Your task
After locating the line with "II | KUPF 209 |" in the data that follows, return it and every later line exactly, up to and including the line with "112-016 | Schmidt, Donivyn".
--------------------------------
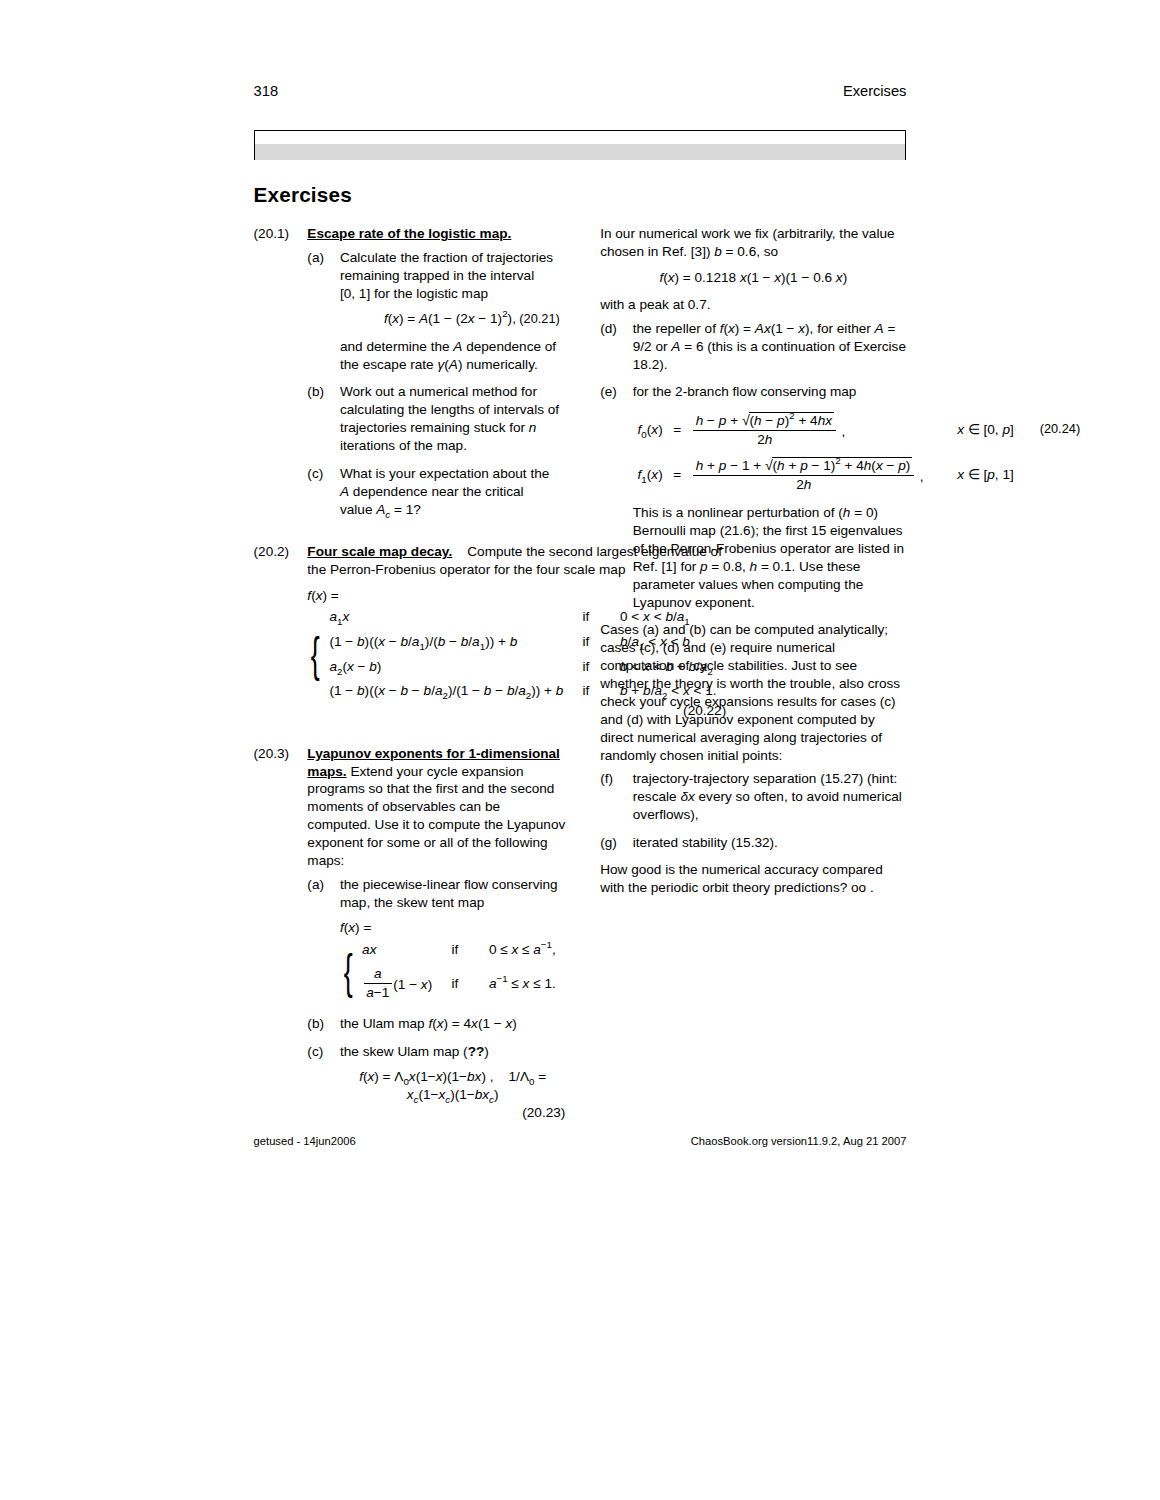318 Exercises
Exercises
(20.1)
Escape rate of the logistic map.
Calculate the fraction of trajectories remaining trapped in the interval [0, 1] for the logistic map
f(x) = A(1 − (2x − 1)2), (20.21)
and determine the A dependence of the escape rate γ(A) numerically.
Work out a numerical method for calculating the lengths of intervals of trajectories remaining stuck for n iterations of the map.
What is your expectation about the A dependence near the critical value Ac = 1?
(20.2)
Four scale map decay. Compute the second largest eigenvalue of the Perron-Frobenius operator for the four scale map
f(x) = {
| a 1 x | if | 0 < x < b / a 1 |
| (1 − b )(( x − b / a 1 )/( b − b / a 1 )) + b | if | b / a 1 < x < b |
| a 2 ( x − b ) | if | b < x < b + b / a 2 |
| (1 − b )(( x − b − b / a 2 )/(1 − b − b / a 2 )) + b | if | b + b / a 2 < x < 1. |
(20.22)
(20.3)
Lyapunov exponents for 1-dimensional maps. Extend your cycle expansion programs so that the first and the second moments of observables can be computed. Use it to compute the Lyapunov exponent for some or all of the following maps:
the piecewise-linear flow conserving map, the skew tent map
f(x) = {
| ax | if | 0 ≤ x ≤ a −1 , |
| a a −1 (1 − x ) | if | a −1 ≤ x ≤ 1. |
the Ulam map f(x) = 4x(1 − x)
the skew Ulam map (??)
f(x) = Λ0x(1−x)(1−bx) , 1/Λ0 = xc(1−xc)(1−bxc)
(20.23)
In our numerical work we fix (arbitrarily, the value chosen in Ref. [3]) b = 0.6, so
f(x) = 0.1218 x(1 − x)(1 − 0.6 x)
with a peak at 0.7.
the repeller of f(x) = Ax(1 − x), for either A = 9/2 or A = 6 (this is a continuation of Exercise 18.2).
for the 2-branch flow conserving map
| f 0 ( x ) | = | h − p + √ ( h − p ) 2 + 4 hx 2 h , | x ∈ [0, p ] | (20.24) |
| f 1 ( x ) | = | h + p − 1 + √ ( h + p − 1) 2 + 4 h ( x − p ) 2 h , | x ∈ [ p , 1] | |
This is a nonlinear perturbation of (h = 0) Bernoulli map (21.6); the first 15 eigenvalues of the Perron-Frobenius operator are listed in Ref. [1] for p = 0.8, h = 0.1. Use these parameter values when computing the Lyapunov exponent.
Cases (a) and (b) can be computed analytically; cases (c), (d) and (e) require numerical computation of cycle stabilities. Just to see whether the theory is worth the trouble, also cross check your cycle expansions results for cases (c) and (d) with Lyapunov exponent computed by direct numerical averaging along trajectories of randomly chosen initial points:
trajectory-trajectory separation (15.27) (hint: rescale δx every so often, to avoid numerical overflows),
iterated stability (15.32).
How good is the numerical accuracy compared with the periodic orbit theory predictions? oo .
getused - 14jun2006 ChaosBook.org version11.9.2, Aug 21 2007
--------------------------------
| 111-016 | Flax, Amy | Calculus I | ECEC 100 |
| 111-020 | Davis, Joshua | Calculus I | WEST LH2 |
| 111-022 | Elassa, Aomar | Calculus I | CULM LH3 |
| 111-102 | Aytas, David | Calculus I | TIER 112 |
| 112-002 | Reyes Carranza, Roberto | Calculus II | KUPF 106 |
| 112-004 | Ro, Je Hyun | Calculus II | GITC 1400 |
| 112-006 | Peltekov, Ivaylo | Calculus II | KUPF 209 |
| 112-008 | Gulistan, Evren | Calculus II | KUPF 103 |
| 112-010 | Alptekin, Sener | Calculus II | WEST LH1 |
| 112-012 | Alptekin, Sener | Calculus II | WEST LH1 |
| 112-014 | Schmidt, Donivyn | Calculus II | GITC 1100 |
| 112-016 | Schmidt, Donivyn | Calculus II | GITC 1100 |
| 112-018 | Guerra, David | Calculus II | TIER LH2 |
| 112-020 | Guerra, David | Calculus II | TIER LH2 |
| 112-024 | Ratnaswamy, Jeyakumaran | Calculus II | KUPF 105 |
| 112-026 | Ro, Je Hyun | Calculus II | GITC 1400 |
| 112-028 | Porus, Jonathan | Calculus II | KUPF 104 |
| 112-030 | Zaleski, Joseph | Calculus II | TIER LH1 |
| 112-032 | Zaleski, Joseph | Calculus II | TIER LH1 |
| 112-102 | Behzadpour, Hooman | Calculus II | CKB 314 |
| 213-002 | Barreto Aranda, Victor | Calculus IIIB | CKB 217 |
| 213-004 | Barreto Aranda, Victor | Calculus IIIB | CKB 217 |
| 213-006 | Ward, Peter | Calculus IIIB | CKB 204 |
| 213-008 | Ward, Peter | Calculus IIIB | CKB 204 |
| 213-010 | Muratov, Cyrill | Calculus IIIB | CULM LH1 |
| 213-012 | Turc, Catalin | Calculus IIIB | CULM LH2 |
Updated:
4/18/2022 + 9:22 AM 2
--------------------------------
Response to this exercise
| 112-006 | Peltekov, Ivaylo | Calculus II | KUPF 209 |
| 112-008 | Gulistan, Evren | Calculus II | KUPF 103 |
| 112-010 | Alptekin, Sener | Calculus II | WEST LH1 |
| 112-012 | Alptekin, Sener | Calculus II | WEST LH1 |
| 112-014 | Schmidt, Donivyn | Calculus II | GITC 1100 |
| 112-016 | Schmidt, Donivyn | Calculus II | GITC 1100 |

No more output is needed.